Turn observations into insights and questions worth asking.
Discovery becomes valuable when patterns are synthesized into clear insight. I translate research findings into unmet needs, tensions, opportunity areas, system gaps, and decision points.
These insights then become stronger questions — the kind of “How might we?” questions that help teams focus creative energy on problems that actually matter.
Prioritize, ideate, and prototype with a diverse group.
I bring together people with different perspectives — business, technology, operations, design, research, subject-matter experts, and users when possible — to prioritize opportunities and generate solution concepts.
Generative AI can accelerate this phase by helping explore alternatives, simulate scenarios, generate prototype content, stress-test assumptions, and expand the range of possible ideas. The human team still decides what is meaningful, responsible, and worth pursuing.
Select the strongest idea and move toward an MVP.
The best idea is not simply the most exciting one.
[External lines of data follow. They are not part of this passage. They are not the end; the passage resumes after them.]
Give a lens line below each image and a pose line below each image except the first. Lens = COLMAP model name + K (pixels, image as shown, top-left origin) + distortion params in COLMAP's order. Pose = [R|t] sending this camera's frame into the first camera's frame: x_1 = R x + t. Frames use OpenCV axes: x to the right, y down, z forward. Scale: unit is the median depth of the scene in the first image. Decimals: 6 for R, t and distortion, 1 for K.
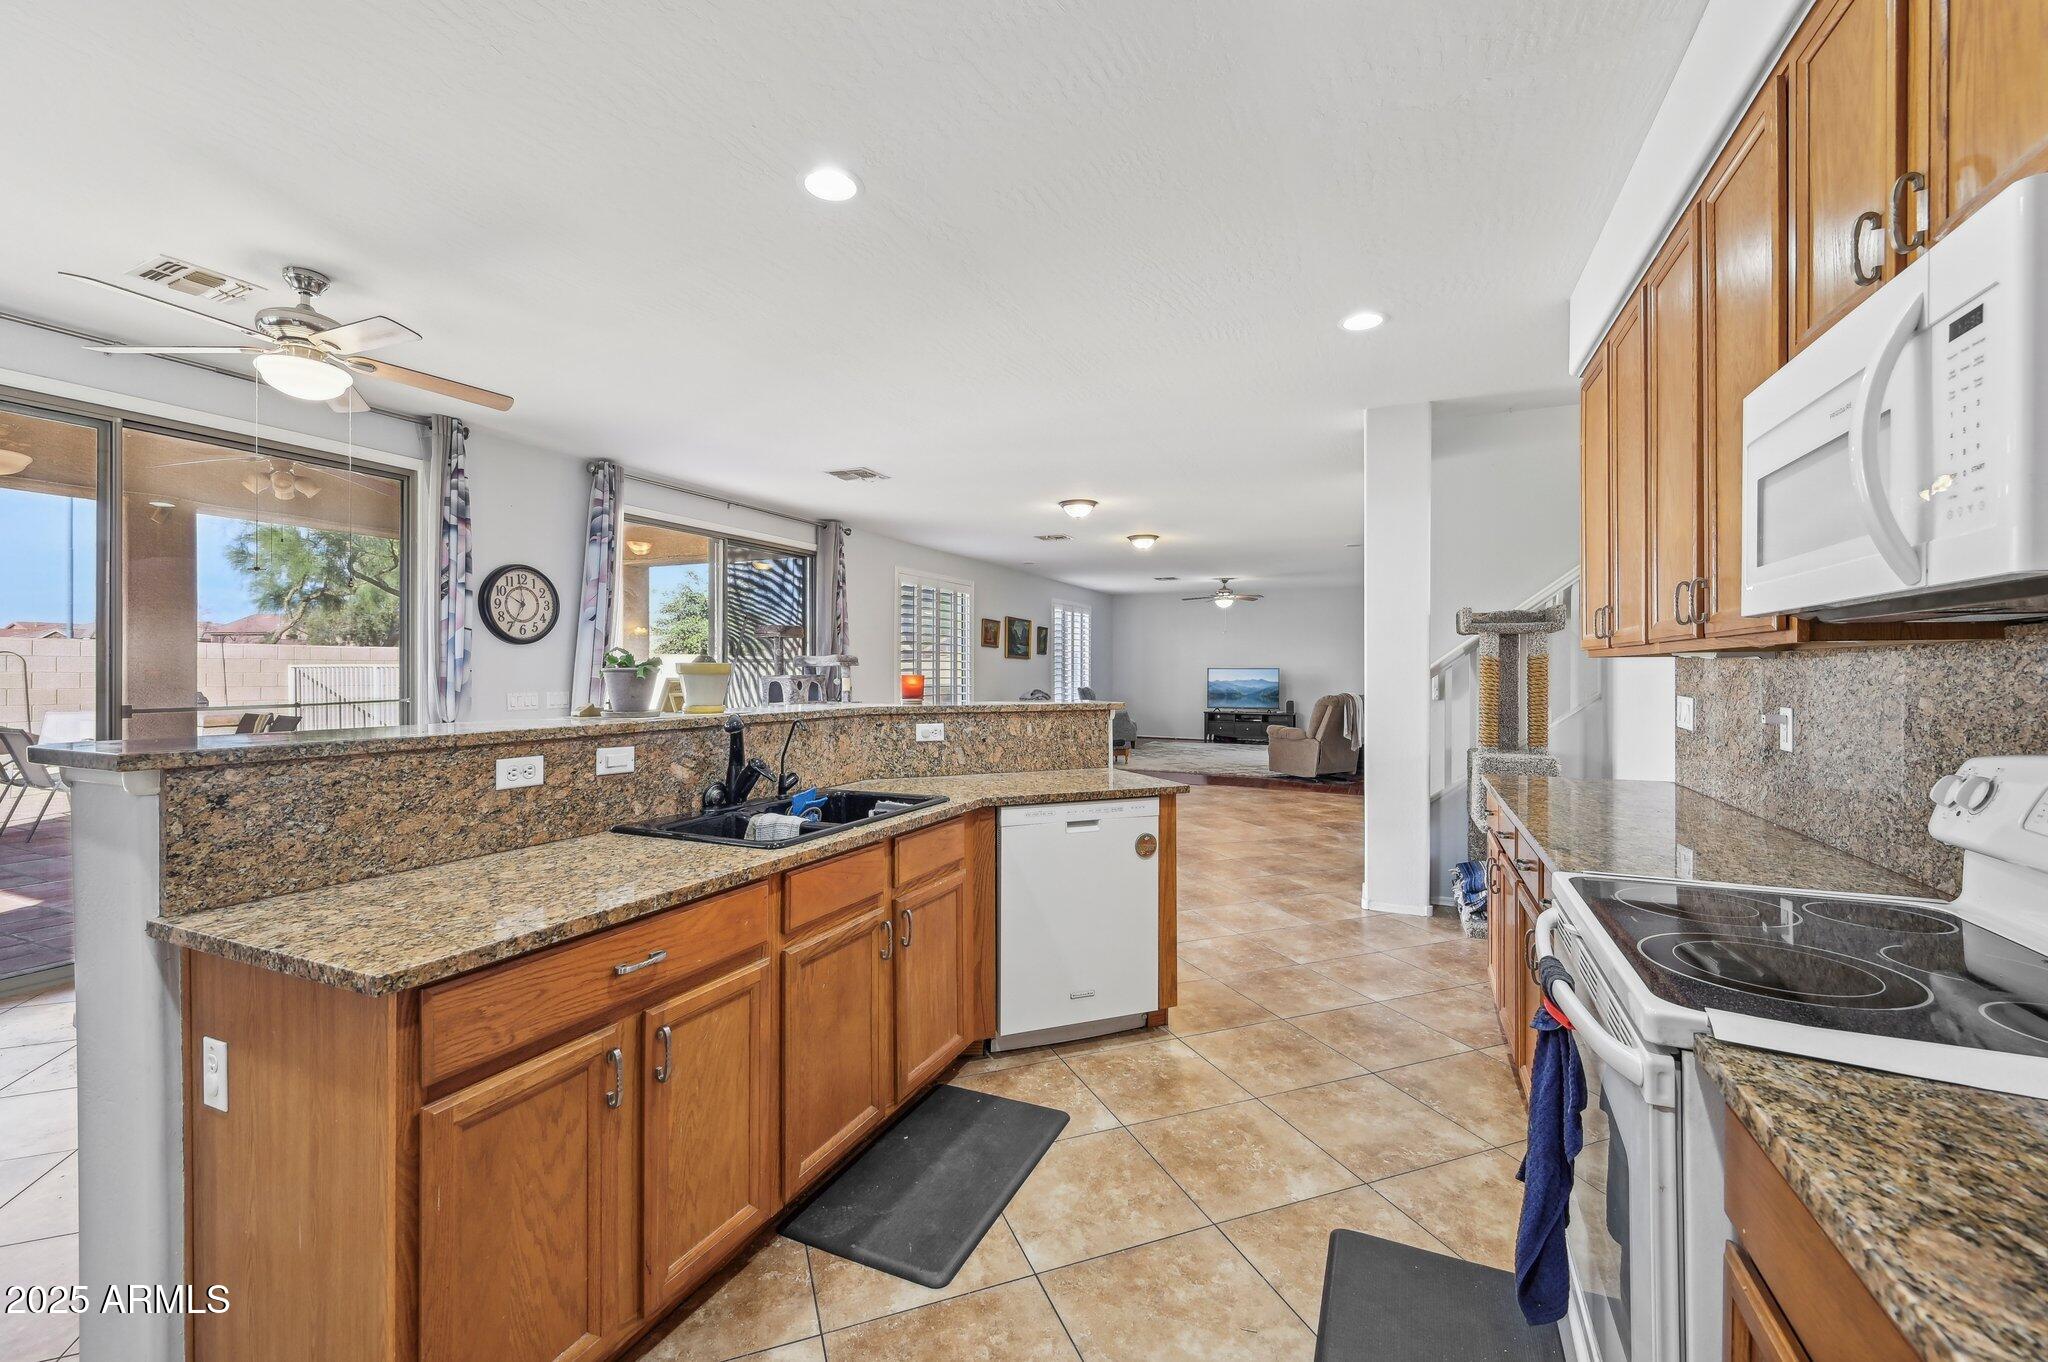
lens RADIAL K [[830.5, 0, 1014.8], [0, 830.5, 669.3], [0, 0, 1]] dist [-0.003927, 0.001114]
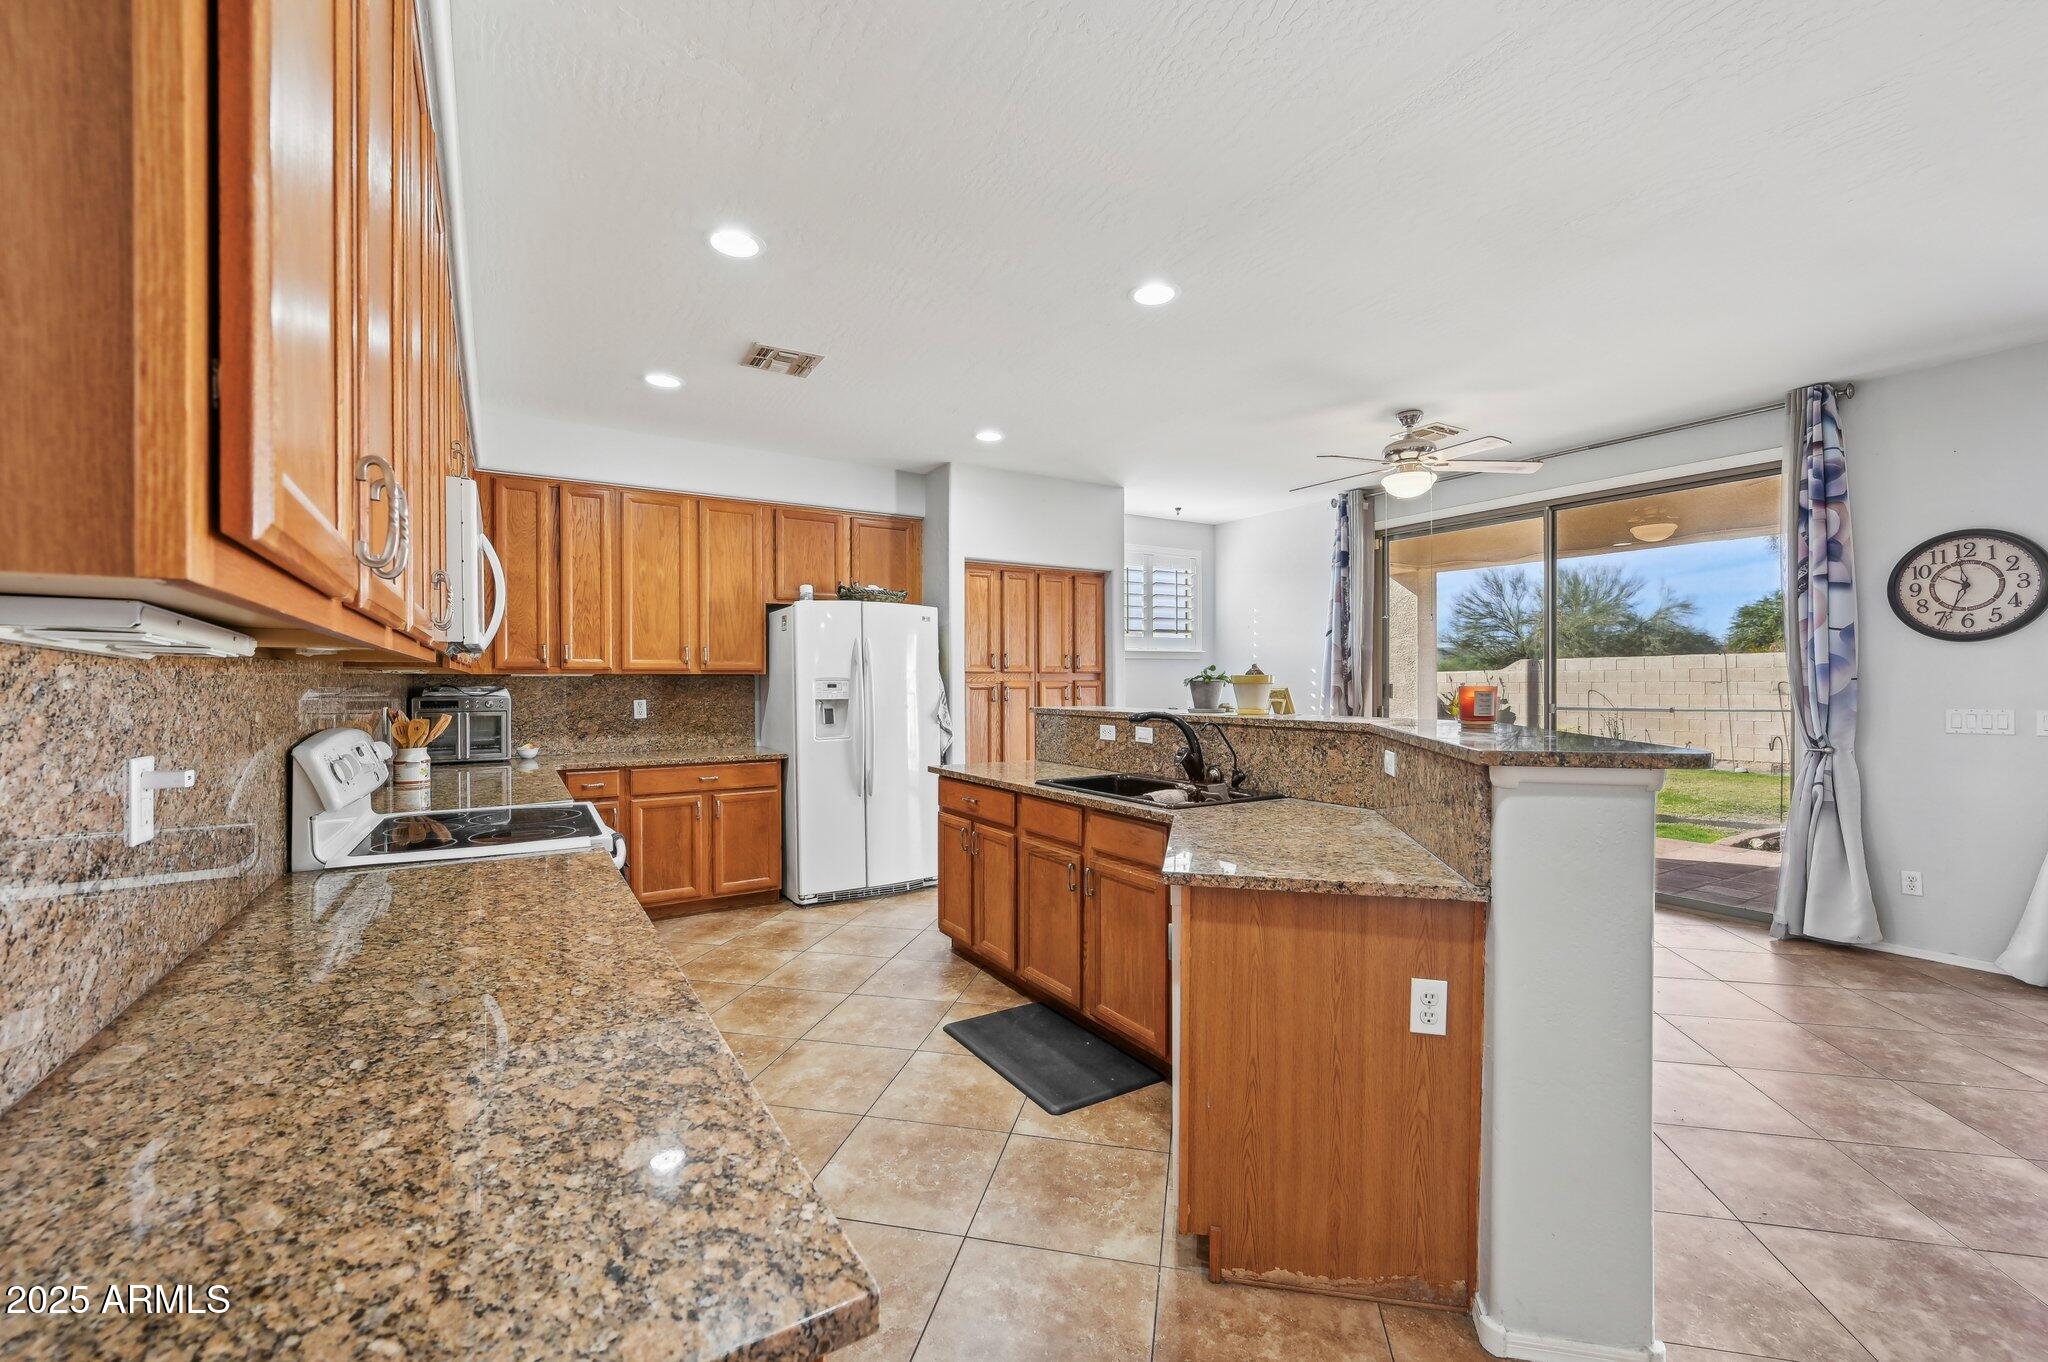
lens RADIAL K [[830.5, 0, 1029.4], [0, 830.5, 685.8], [0, 0, 1]] dist [-0.003927, 0.001114]
pose [[-0.538362, 0.005710, -0.842694, 0.554041], [0.004428, 0.999982, 0.003947, 0.001720], [0.842702, -0.001606, -0.538378, 0.896007]]
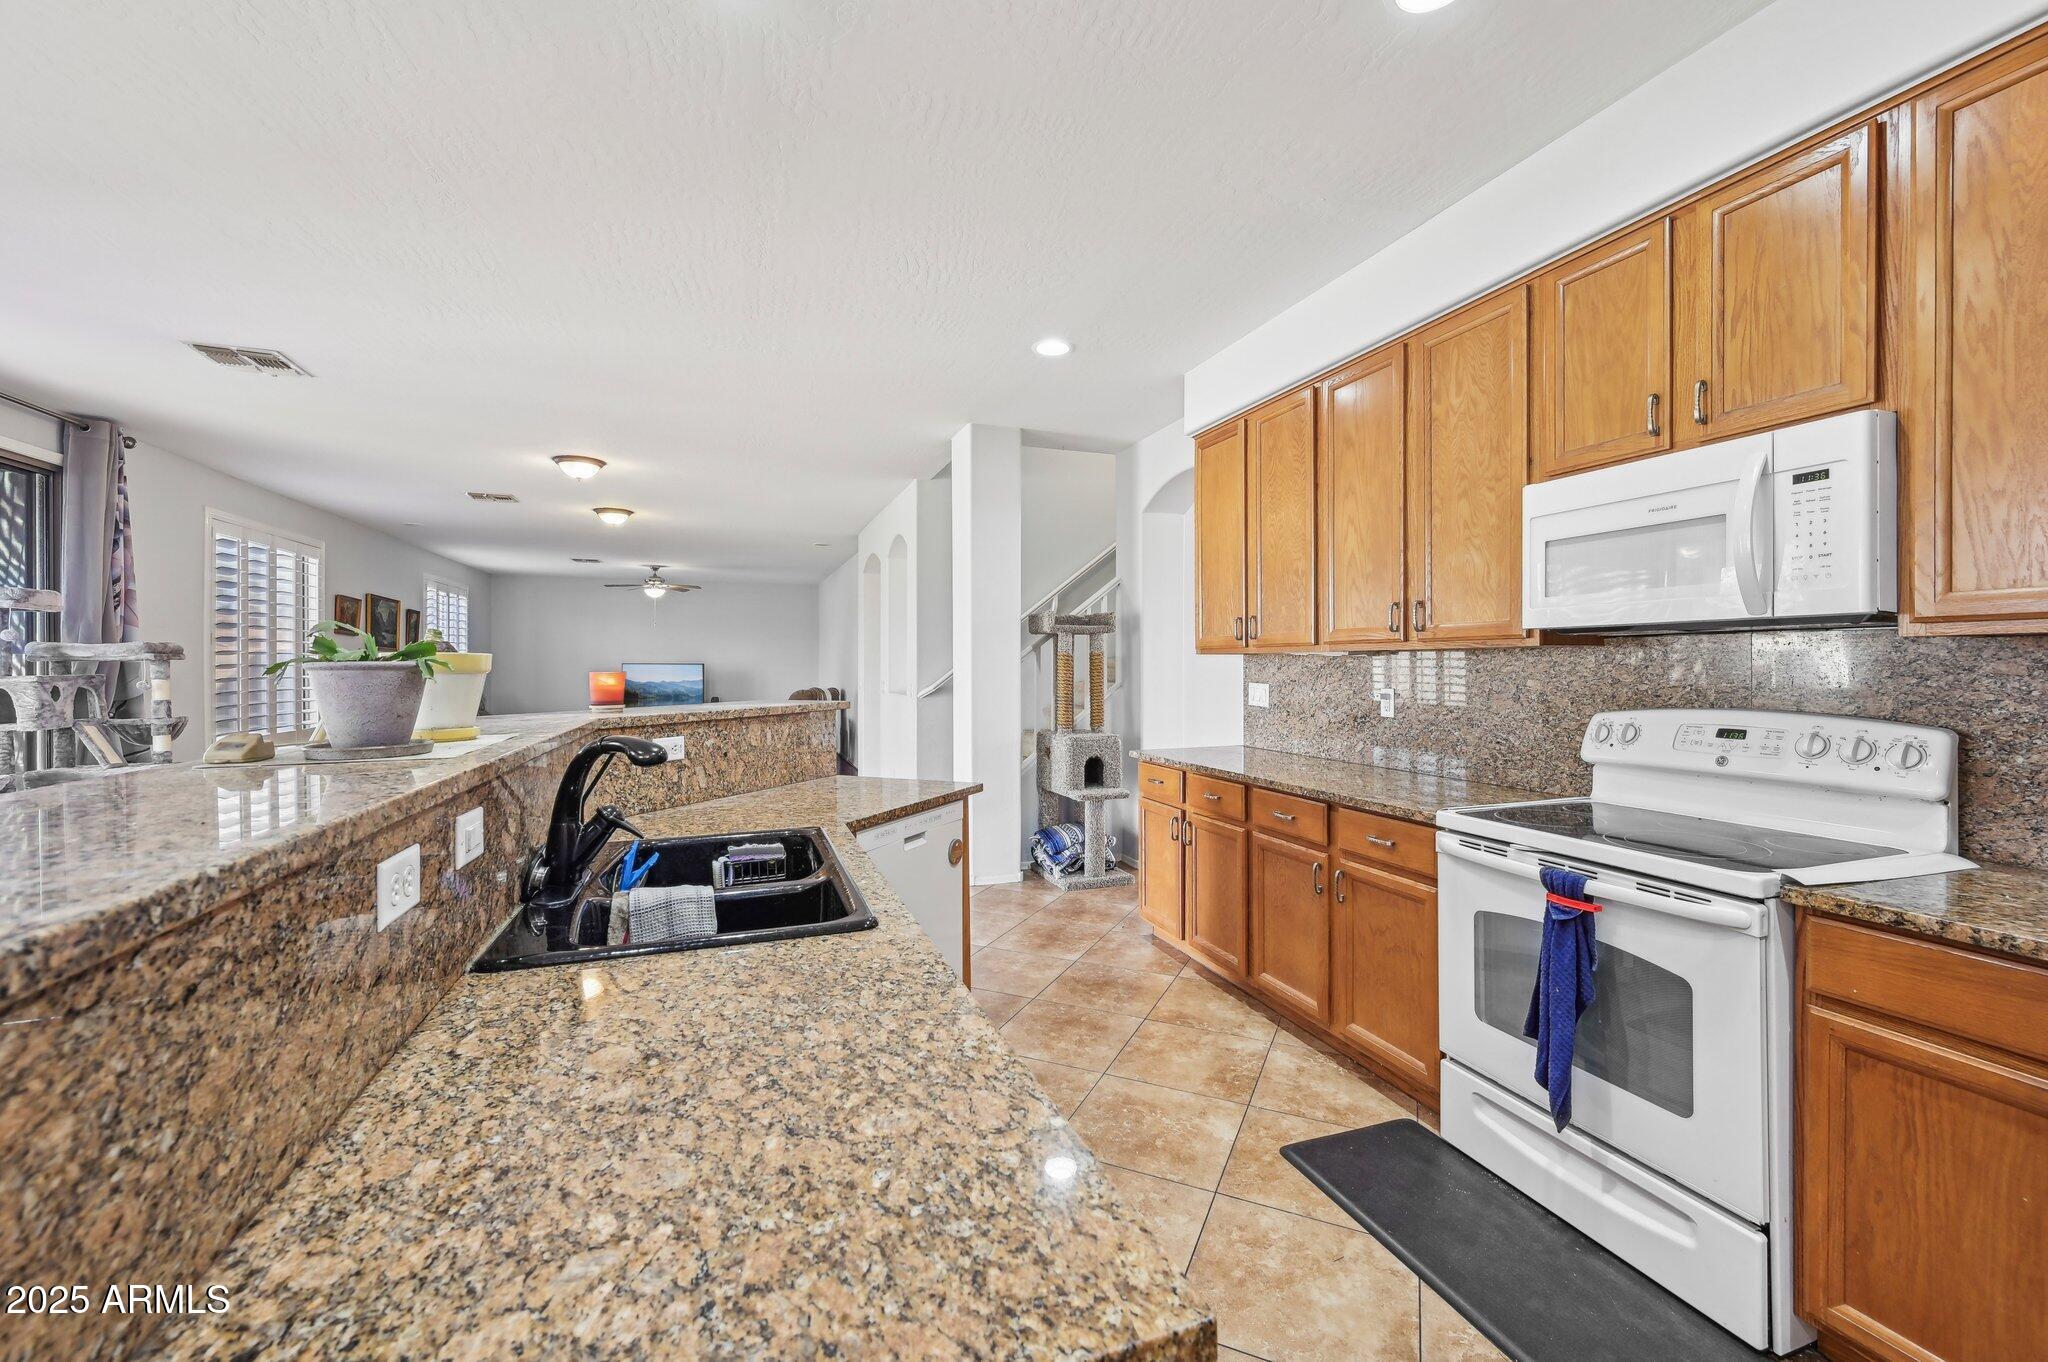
lens RADIAL K [[830.5, 0, 1020.4], [0, 830.5, 665.6], [0, 0, 1]] dist [-0.003927, 0.001114]
pose [[0.715525, -0.002384, 0.698583, -0.311317], [0.001820, 0.999997, 0.001549, 0.000468], [-0.698585, 0.000163, 0.715528, 0.196845]]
It must resonate with the people affected, support the business outcome, be technically feasible, and create a strong enough foundation for implementation.
I help teams evaluate, test, and select the direction that creates the best balance between human value, business value, and delivery feasibility — then shape it into an MVP that can be developed in an agile way.
The result is not just a concept. It is a shared direction people understand, believe in, and can act on.
This approach helps organizations reduce ambiguity, avoid premature closure, align stakeholders, focus on what matters, and move from insight to implementation with clarity and momentum.